Raita is a yogurt-based condiment that usually accompanies a spicy Indian dish. The South Indian counterpart to raita is called pachadi (pronounced PUH-chu-dî). A typical South Indian meal will feature rice, Sambar, Rasam, steam-cooked and/or pan roasted vegetables, and raita.
This traditional menu involves the use of different spices such as red chili, fenugreek, cumin, coriander and lentils, incorporating sour, sweet, bitter, hot, and astringent flavors. Raita adds a touch of sweetness, and helps to soothe our palate and balance the spicyness. It basically utilizes the power of yogurt with raw veggies or fresh fruit. My mom would make different kinds of raita — cucumber, tomato, coconut and okra, to name a few. I grew up with raita on the table every day, and there was no limit to what veggies or fruits my mom would put in it. Be creative!
Today’s menu: Pomegranate Raita! Nothing like a sweet kick to partner with your spices.
- Yogurt - ½ cup
- Pomegranate - ¼ cup heaped
- Oil -¼ tsp
- Mustard Seeds - ½ tsp
- Red Chili - 1 pepper (need more heat? reach for 2)
- Salt - to taste
- Cilantro chopped - 1 tablespoon
- Water - as needed
- Beat yogurt in a bowl until smooth.
- Yogurt should be slightly thinner for raita. Depending on the consistency of your yogurt, add water as needed (for instance, I used 2% Fat Greek Yogurt and added about 3 tablespoons of water).
- Add salt and adjust the amount according to taste.
- Add pomegranate seeds to the yogurt and mix.
- Heat oil in a small frypan.
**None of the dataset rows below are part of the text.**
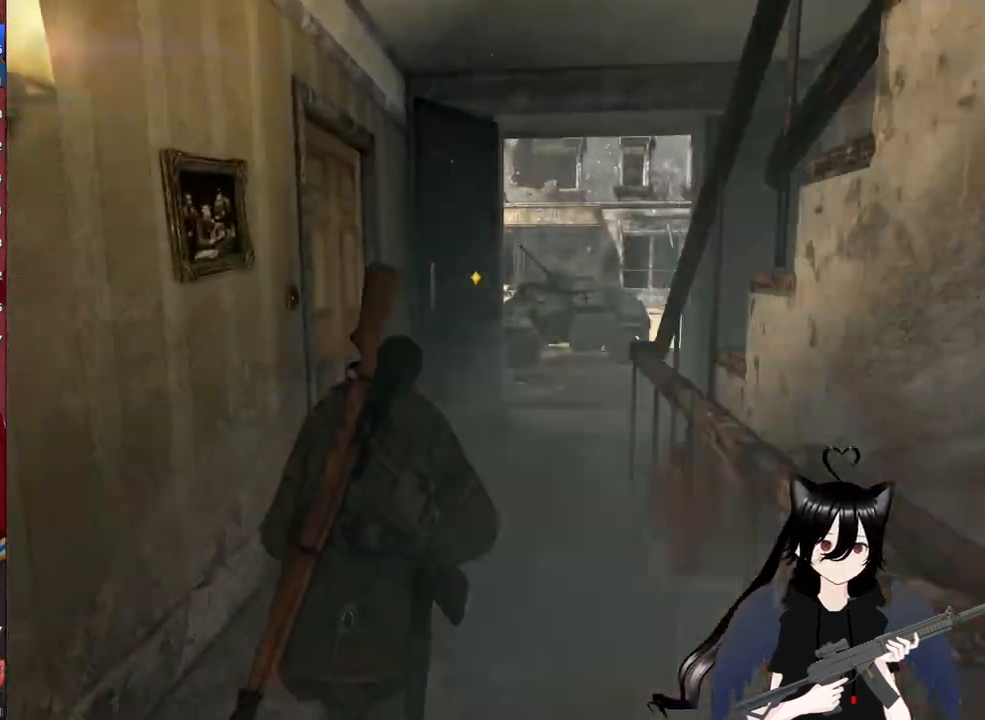
{"keys": ["shift", "w"], "mouse": [], "mouse_move": "still", "events": [[20, "d", "down"], [200, "d", "up"]]}
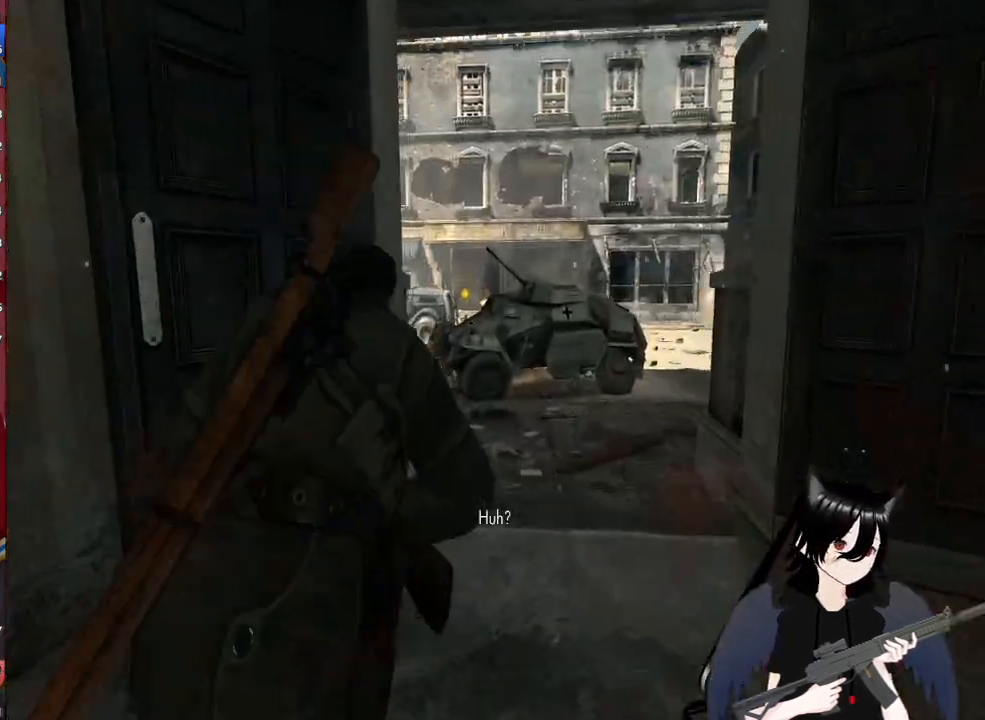
{"keys": ["w"], "mouse": [], "mouse_move": "still", "events": [[20, "d", "down"], [160, "d", "up"], [440, "shift", "up"]]}
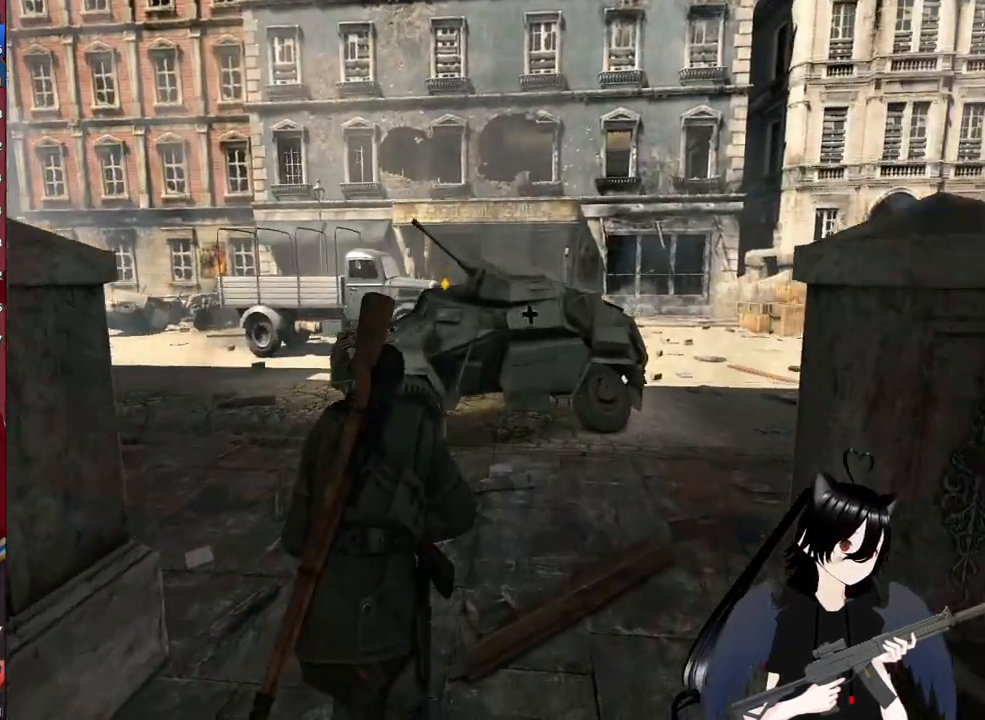
{"keys": ["d", "w"], "mouse": [], "mouse_move": "still", "events": [[40, "d", "down"]]}
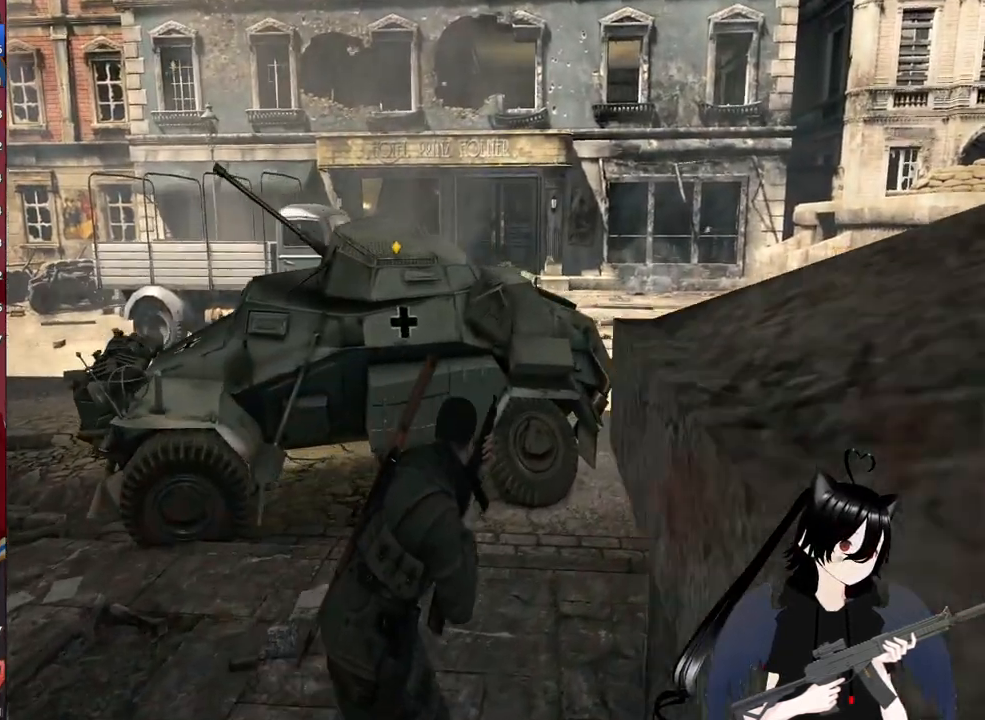
{"keys": ["d", "w"], "mouse": [], "mouse_move": "right", "events": []}
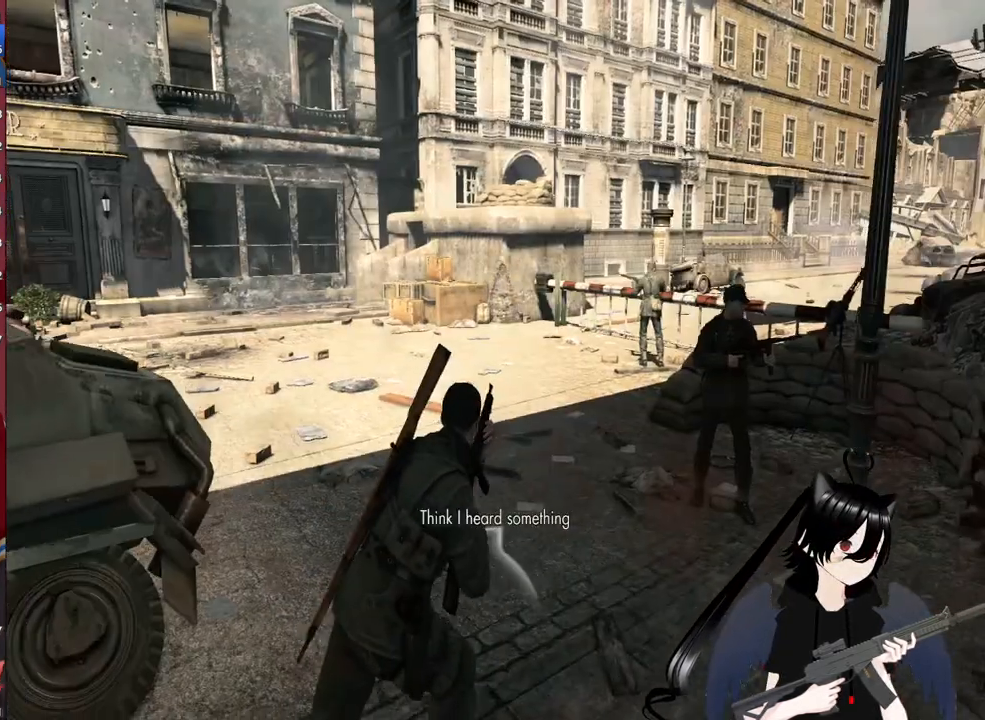
{"keys": ["d", "w"], "mouse": ["left", "right"], "mouse_move": "still", "events": [[360, "mouse_right", "down"], [500, "mouse_left", "down"]]}
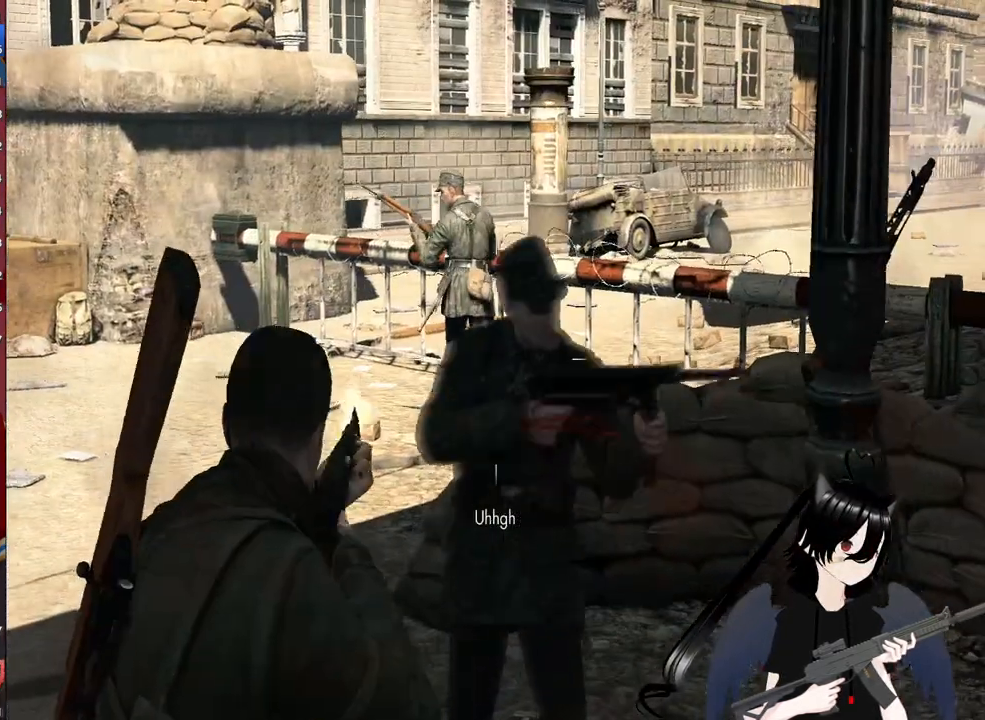
{"keys": ["w"], "mouse": ["right"], "events": [[180, "d", "up"], [280, "a", "down"], [420, "a", "up"], [460, "mouse_left", "up"]]}
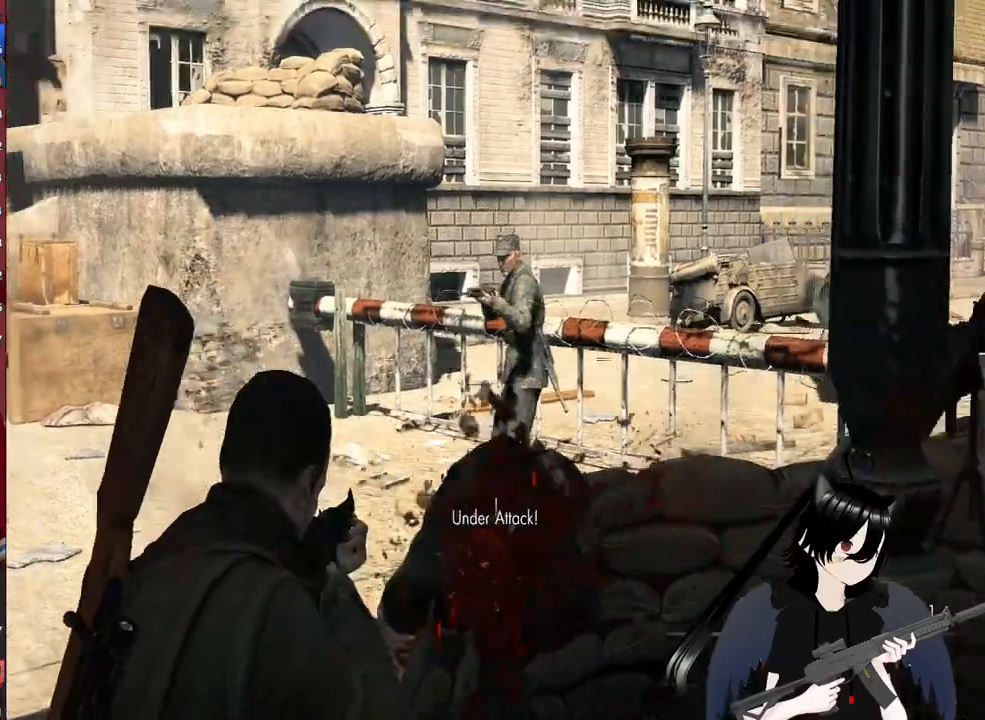
{"keys": ["w"], "mouse": ["left", "right"], "mouse_move": "still", "events": [[160, "mouse_left", "down"]]}
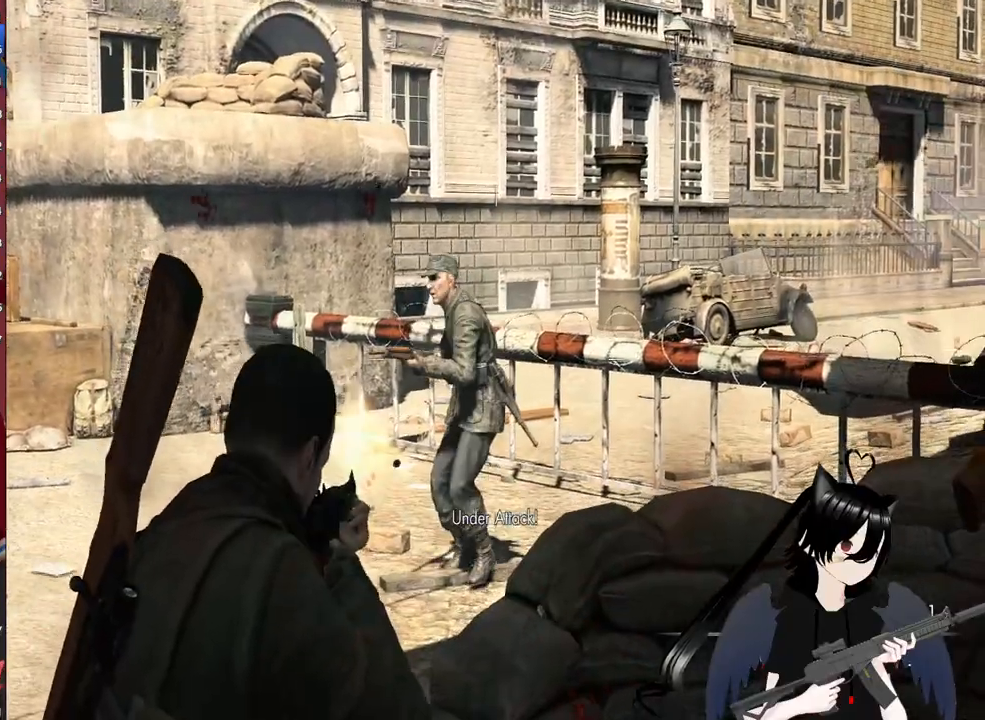
{"keys": ["w"], "mouse": [], "mouse_move": "still", "events": [[360, "mouse_right", "up"], [400, "mouse_left", "up"]]}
Once oil is hot, add the red chili and mustard seeds. Since the seeds will start splattering, immediately cover the pan with a lid. Turn the stove off.
- Once the seeds stop splattering, open the lid, and pour it over the yogurt-pomegranate mixture.
- Garnish with cilantro.
Looking for a great dip for breads, raw veggies and (healthy) chips? Pomegranate Raita is your friend. Just skip adding water in Step 2 so the consistency is a bit thicker.